VBA can be used to write your own macro script, or to copy all or part of a macro to a new macro. After you create a macro, you can assign it to an object (such as a toolbar button, graphic, or control) so that you can run it by clicking the object. If you no longer use a macro, you can delete it.

Although VBA (Visual Basic for Applications) is the programming language that macros use to create custom procedures or automate tasks in all of the Office applications, you can create macros without learning VBA (regardless of whether a macro was created by recording or through the Visual Basic Editor, it is stored as VBA code). Although if you create a macro and can't quite get it to do everything you want it to do, it would be wise to edit the macro using VBA to create additional commands. Some macros, particularly those designed to interact with another application, must be created using the Visual Basic Editor.

In Microsoft Office Excel 2007, recording a macro while formatting a chart, or other object, did not produce any macro code. However, in Excel 2010, you can use the macro recorder to record formatting changes to charts and other objects and then reuse those changes repeatedly.

Excel has a macro facility, known as Excel 4 macros (XLM for short), that was the primary macro language prior to the introduction of VBA in Excel 5.0. Most people have long since migrated their Excel 4 macros to VBA. However, some Excel 4 macro capabilities were missing from VBA, which made this migration difficult. In Excel 2010, one of the goals was to remove any remaining barriers that people had to complete the migration of Excel 4 macros to VBA. Excel 2010 still enables the creation, editing and execution of Excel 4 macros. You can use Excel 2010 to migrate your macros.

When you record a macro, the macro recorder records all the steps required to complete the actions that you want your macro to perform. Navigation on the Ribbon is not included in the recorded steps. If the Developer tab is not available, do the following to display it: click the File tab; then click Options, and select Customize Ribbon. In the Customize Ribbon category, in the Main Tabs list, select the Developer check box, and then click OK.

You can change the security level in your Excel document to temporarily enable all macros. However, to help prevent potentially dangerous code from running, it is recommended that you return to any one of the settings that disable all macros after you finish working with macros.

It's even easy to assign a CTRL combination shortcut key to run the macro, by using the in the Shortcut key command The shortcut key will override any equivalent default Excel shortcut key while the workbook that contains the macro is open.

To assign a macro to an object, graphic, or control, right-click the object, graphic, or control to which you want to assign an existing macro, and then click Assign Macro. In the Macro name box, click the macro that you want to assign. It's as simple as that.

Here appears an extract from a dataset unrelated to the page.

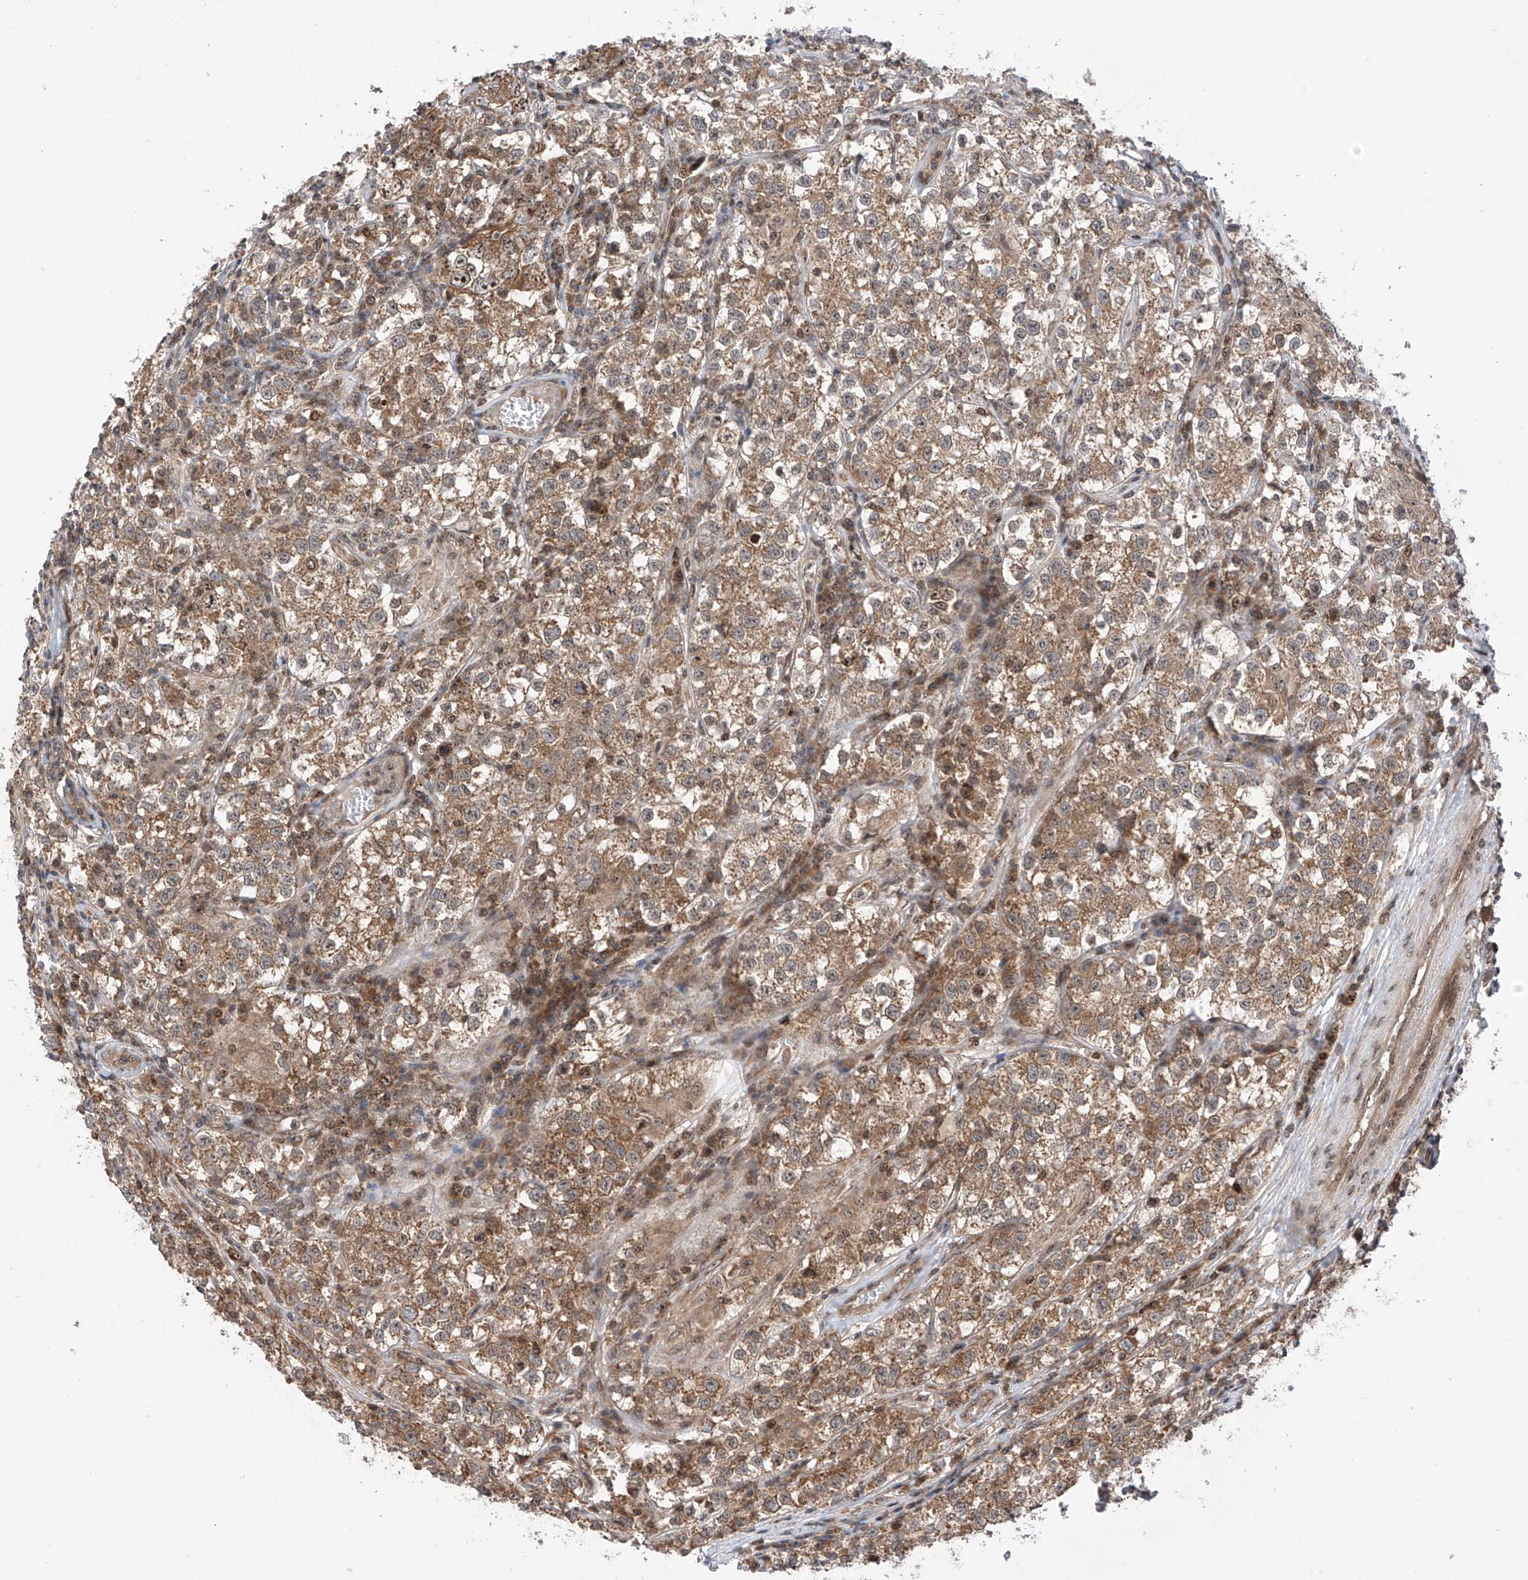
{"staining": {"intensity": "moderate", "quantity": ">75%", "location": "cytoplasmic/membranous"}, "tissue": "testis cancer", "cell_type": "Tumor cells", "image_type": "cancer", "snomed": [{"axis": "morphology", "description": "Seminoma, NOS"}, {"axis": "morphology", "description": "Carcinoma, Embryonal, NOS"}, {"axis": "topography", "description": "Testis"}], "caption": "Human testis cancer (seminoma) stained with a protein marker reveals moderate staining in tumor cells.", "gene": "C1orf131", "patient": {"sex": "male", "age": 43}}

Macros are saved as part of the workbook in which they were created. If you attempt to exit from Excel without saving any macros you created or modified, you will see a warning dialog box giving you the option to save the affected workbook. You can avoid seeing this warning by saving your work in either Excel or the Visual Basic Editor.

If you want to add the macro to a toolbar, then you must perform this procedure after the macro has been created. Also, there is a Relative Reference button on the Macro Recorder toolbar. By default, Relative References is turned OFF, so Absolute References are recorded. In most instances, you will want to record Relative References (perform the procedure relative to the active cell) so make sure to click the Relative References button prior to clicking a command. If you want the macro available to all Excel workbooks, then save it to the Personal Macro workbook. This file, also called personal.xls, is what all new Excel workbooks are based on.

Now you can create a macro with confidence to automate anything from counting rows, columns and sheets, to copying data from a specific range, and deleting empty rows. Even emailing your workbook, inserting the command to go to a sheet, to selecting a date range can all be automated with a macro to suit your needs - all without any complicated code breaking being involved.